エスニック料理が流行するなか、なにかと話題の的になる「パクチー」。葉や茎に独特の香りを持つ香草の一種です。アジアを中心に世界中のさまざまな料理に用いられますが、その強い香りや風味から、好き嫌いがはっきりと分かれる植物としても知られています。病みつきになるほどハマるという人がいる一方で、絶対に食べられないと嫌悪感を示す人も……。
そんなパクチー。好むか否かがはっきり分かれる点について、とある調査が行われました。パクチーの好き嫌いを出身地別に調べ、都道府県別のランキング形式で発表。その傾向が明らかにされたのです。
調査したのは、バイオテクノロジー事業を手掛ける株式会社ユーグレナです。遺伝子解析サービスで得たゲノムデータをもとに、出生地についてのアンケートからパクチーに関するデータを解析。結果を今年8月に発表しました。
ユーグレナによると、食品の好き嫌いには、味やにおいといった風味を“どのように感じるか”が影響すると考えられているのだとか。たとえば、パクチー好きの人は、その風味を「新鮮で香ばしい柑橘系」だと捉える一方、嫌いな人には、口にするにはなじまない「せっけん」のようと感じられることもあるといいます。
パクチーの独特な芳香は、”脂肪臭”とも呼ばれる成分・脂肪族アルデヒドに由来するもので、「脂っこく、鼻に残るようなにおい」と表現されることも。ただし、アルデヒドは香料として香水に使用されることもあり、他の香料とうまく組み合わせると魅惑的な香りに仕上げることも可能とのこと。せっけんにも用いられることから、アルデヒドを含むパクチーのにおいを「せっけんのよう」と感じる人がいると考えられるようです。
今回の調査では、パクチーの好き嫌いを遺伝子タイプと絡めて判定しました。
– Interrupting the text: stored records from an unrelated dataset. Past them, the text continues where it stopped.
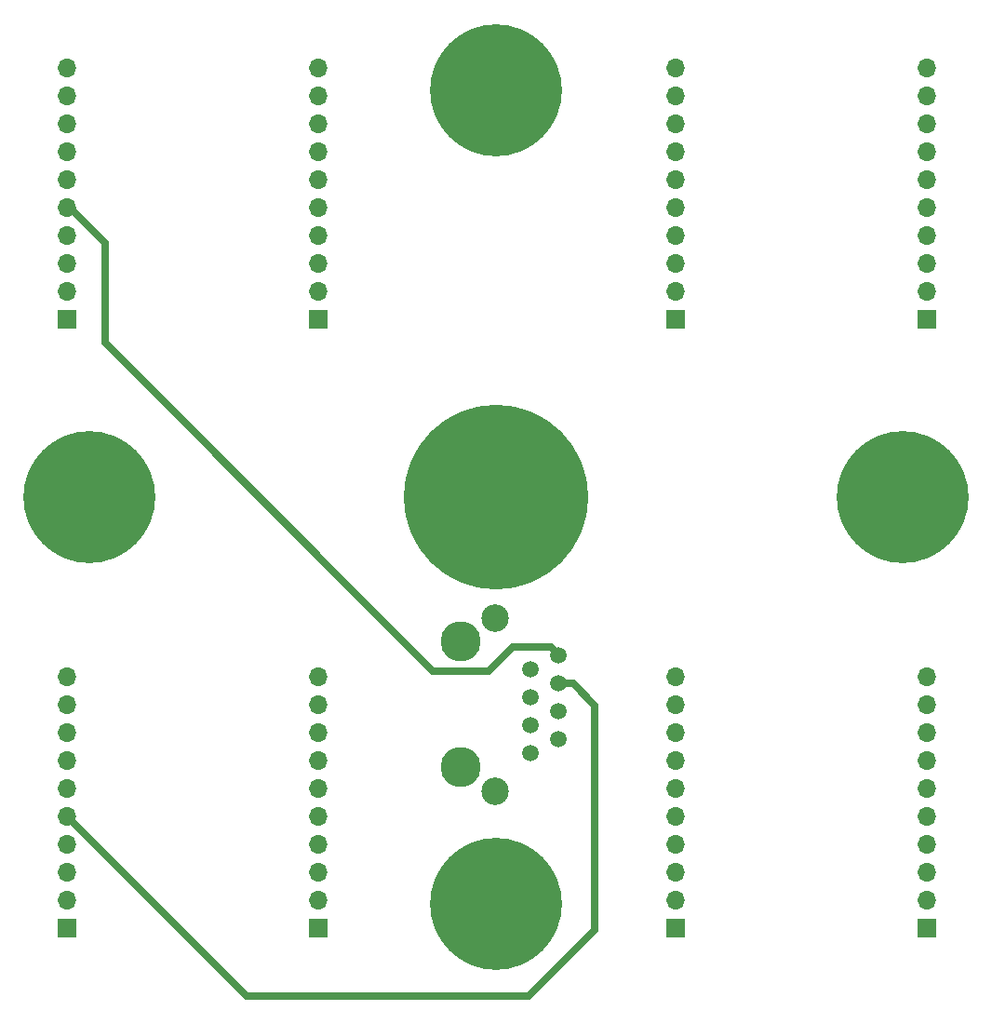
<source format=gbr>
%TF.GenerationSoftware,KiCad,Pcbnew,9.0.1-9.0.1-0~ubuntu24.04.1*%
%TF.CreationDate,2025-06-12T19:46:07-04:00*%
%TF.ProjectId,DarkQuest_SiPM_Motherboard,4461726b-5175-4657-9374-5f5369504d5f,11*%
%TF.SameCoordinates,Original*%
%TF.FileFunction,Copper,L1,Top*%
%TF.FilePolarity,Positive*%
%FSLAX46Y46*%
G04 Gerber Fmt 4.6, Leading zero omitted, Abs format (unit mm)*
G04 Created by KiCad (PCBNEW 9.0.1-9.0.1-0~ubuntu24.04.1) date 2025-06-12 19:46:07*
%MOMM*%
%LPD*%
G01*
G04 APERTURE LIST*
%TA.AperFunction,ComponentPad*%
%ADD10C,16.800000*%
%TD*%
%TA.AperFunction,ComponentPad*%
%ADD11C,12.000000*%
%TD*%
%TA.AperFunction,ComponentPad*%
%ADD12R,1.700000X1.700000*%
%TD*%
%TA.AperFunction,ComponentPad*%
%ADD13O,1.700000X1.700000*%
%TD*%
%TA.AperFunction,WasherPad*%
%ADD14C,3.650000*%
%TD*%
%TA.AperFunction,ComponentPad*%
%ADD15C,1.500000*%
%TD*%
%TA.AperFunction,ComponentPad*%
%ADD16C,2.500000*%
%TD*%
%TA.AperFunction,Conductor*%
%ADD17C,0.635000*%
%TD*%
G04 APERTURE END LIST*
D10*
%TO.P,H2,1*%
%TO.N,N/C*%
X100000000Y-100000000D03*
%TD*%
D11*
%TO.P,H3,1*%
%TO.N,N/C*%
X100000000Y-137000000D03*
%TD*%
%TO.P,H4,1*%
%TO.N,N/C*%
X137000000Y-100000000D03*
%TD*%
%TO.P,H5,1*%
%TO.N,N/C*%
X63000000Y-100000000D03*
%TD*%
%TO.P,H1,1*%
%TO.N,N/C*%
X100000000Y-63000000D03*
%TD*%
D12*
%TO.P,J3,*%
%TO.N,*%
X83774000Y-139192000D03*
D13*
X83774000Y-136652000D03*
X83774000Y-134112000D03*
X83774000Y-131572000D03*
X83774000Y-126492000D03*
X83774000Y-123952000D03*
X83774000Y-121412000D03*
X83774000Y-118872000D03*
X83774000Y-116332000D03*
D12*
X60914000Y-139192000D03*
D13*
X60914000Y-136652000D03*
X60914000Y-134112000D03*
X60914000Y-131572000D03*
X60914000Y-126492000D03*
X60914000Y-121412000D03*
X60914000Y-118872000D03*
X60914000Y-116332000D03*
%TO.P,J3,1,Anode*%
%TO.N,/A1*%
X60914000Y-129032000D03*
%TO.P,J3,2,GND*%
%TO.N,GND*%
X60914000Y-123952000D03*
%TO.P,J3,3,Cathode*%
%TO.N,/K1*%
X83774000Y-129032000D03*
%TD*%
D12*
%TO.P,J2,*%
%TO.N,*%
X139146000Y-139192000D03*
D13*
X139146000Y-136652000D03*
X139146000Y-134112000D03*
X139146000Y-131572000D03*
X139146000Y-126492000D03*
X139146000Y-123952000D03*
X139146000Y-121412000D03*
X139146000Y-118872000D03*
X139146000Y-116332000D03*
D12*
X116286000Y-139192000D03*
D13*
X116286000Y-136652000D03*
X116286000Y-134112000D03*
X116286000Y-131572000D03*
X116286000Y-126492000D03*
X116286000Y-121412000D03*
X116286000Y-118872000D03*
X116286000Y-116332000D03*
%TO.P,J2,1,Anode*%
%TO.N,/A0*%
X116286000Y-129032000D03*
%TO.P,J2,2,GND*%
%TO.N,GND*%
X116286000Y-123952000D03*
%TO.P,J2,3,Cathode*%
%TO.N,/K0*%
X139146000Y-129032000D03*
%TD*%
D12*
%TO.P,J4,*%
%TO.N,*%
X139146000Y-83820000D03*
D13*
X139146000Y-81280000D03*
X139146000Y-78740000D03*
X139146000Y-76200000D03*
X139146000Y-71120000D03*
X139146000Y-68580000D03*
X139146000Y-66040000D03*
X139146000Y-63500000D03*
X139146000Y-60960000D03*
D12*
X116286000Y-83820000D03*
D13*
X116286000Y-81280000D03*
X116286000Y-78740000D03*
X116286000Y-76200000D03*
X116286000Y-71120000D03*
X116286000Y-66040000D03*
X116286000Y-63500000D03*
X116286000Y-60960000D03*
%TO.P,J4,1,Anode*%
%TO.N,/A2*%
X116286000Y-73660000D03*
%TO.P,J4,2,GND*%
%TO.N,GND*%
X116286000Y-68580000D03*
%TO.P,J4,3,Cathode*%
%TO.N,/K2*%
X139146000Y-73660000D03*
%TD*%
D12*
%TO.P,J5,*%
%TO.N,*%
X83774000Y-83820000D03*
D13*
X83774000Y-81280000D03*
X83774000Y-78740000D03*
X83774000Y-76200000D03*
X83774000Y-71120000D03*
X83774000Y-68580000D03*
X83774000Y-66040000D03*
X83774000Y-63500000D03*
X83774000Y-60960000D03*
D12*
X60914000Y-83820000D03*
D13*
X60914000Y-81280000D03*
X60914000Y-78740000D03*
X60914000Y-76200000D03*
X60914000Y-71120000D03*
X60914000Y-66040000D03*
X60914000Y-63500000D03*
X60914000Y-60960000D03*
%TO.P,J5,1,Anode*%
%TO.N,/A3*%
X60914000Y-73660000D03*
%TO.P,J5,2,GND*%
%TO.N,GND*%
X60914000Y-68580000D03*
%TO.P,J5,3,Cathode*%
%TO.N,/K3*%
X83774000Y-73660000D03*
%TD*%
D14*
%TO.P,J1,*%
%TO.N,*%
X96800000Y-124590000D03*
X96800000Y-113160000D03*
D15*
%TO.P,J1,1*%
%TO.N,/K0*%
X103150000Y-123320000D03*
%TO.P,J1,2*%
%TO.N,/A0*%
X105690000Y-122050000D03*
%TO.P,J1,3*%
%TO.N,/K1*%
X103150000Y-120780000D03*
%TO.P,J1,4*%
%TO.N,/A2*%
X105690000Y-119510000D03*
%TO.P,J1,5*%
%TO.N,/K2*%
X103150000Y-118240000D03*
%TO.P,J1,6*%
%TO.N,/A1*%
X105690000Y-116970000D03*
%TO.P,J1,7*%
%TO.N,/K3*%
X103150000Y-115700000D03*
%TO.P,J1,8*%
%TO.N,/A3*%
X105690000Y-114430000D03*
D16*
%TO.P,J1,SH*%
%TO.N,GND*%
X99850000Y-126750000D03*
X99850000Y-111000000D03*
%TD*%
D17*
%TO.N,/A3*%
X104950400Y-113690400D02*
X105690000Y-114430000D01*
X64389000Y-76885800D02*
X64389000Y-85953600D01*
X101473000Y-113690400D02*
X104950400Y-113690400D01*
X61163200Y-73660000D02*
X64389000Y-76885800D01*
X94259400Y-115824000D02*
X99339400Y-115824000D01*
X99339400Y-115824000D02*
X101473000Y-113690400D01*
X64389000Y-85953600D02*
X94259400Y-115824000D01*
X60914000Y-73660000D02*
X61163200Y-73660000D01*
%TO.N,/A1*%
X108991400Y-118999000D02*
X106962400Y-116970000D01*
X108991400Y-139369800D02*
X108991400Y-118999000D01*
X106962400Y-116970000D02*
X105690000Y-116970000D01*
X102946200Y-145415000D02*
X108991400Y-139369800D01*
X60914000Y-129032000D02*
X77297000Y-145415000D01*
X77297000Y-145415000D02*
X102946200Y-145415000D01*
%TD*%
M02*

</source>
パクチーを「せっけんのような味」で苦手と感じる遺伝子タイプの人の相対的な割合を都道府県ごとに調査。その結果、3位は三重県(57.79%)、2位に熊本県(57.95%)、1位は福井県(58.78%)でした。兵庫県は10位(56.32%)でした。
ただ、日本人全体でも、パクチーを食べた時に「せっけんのような味」と感じる人の割合は52.9%に上ったとのこと。日本人の半数以上は、遺伝的にパクチーが苦手だと推測できる結果になりました。
ほぼ半数ずつの割合で好き嫌いが分かれるとされたパクチー。食べず嫌いなら、一度口にしてみるとその風味に魅了される人もいるかも!?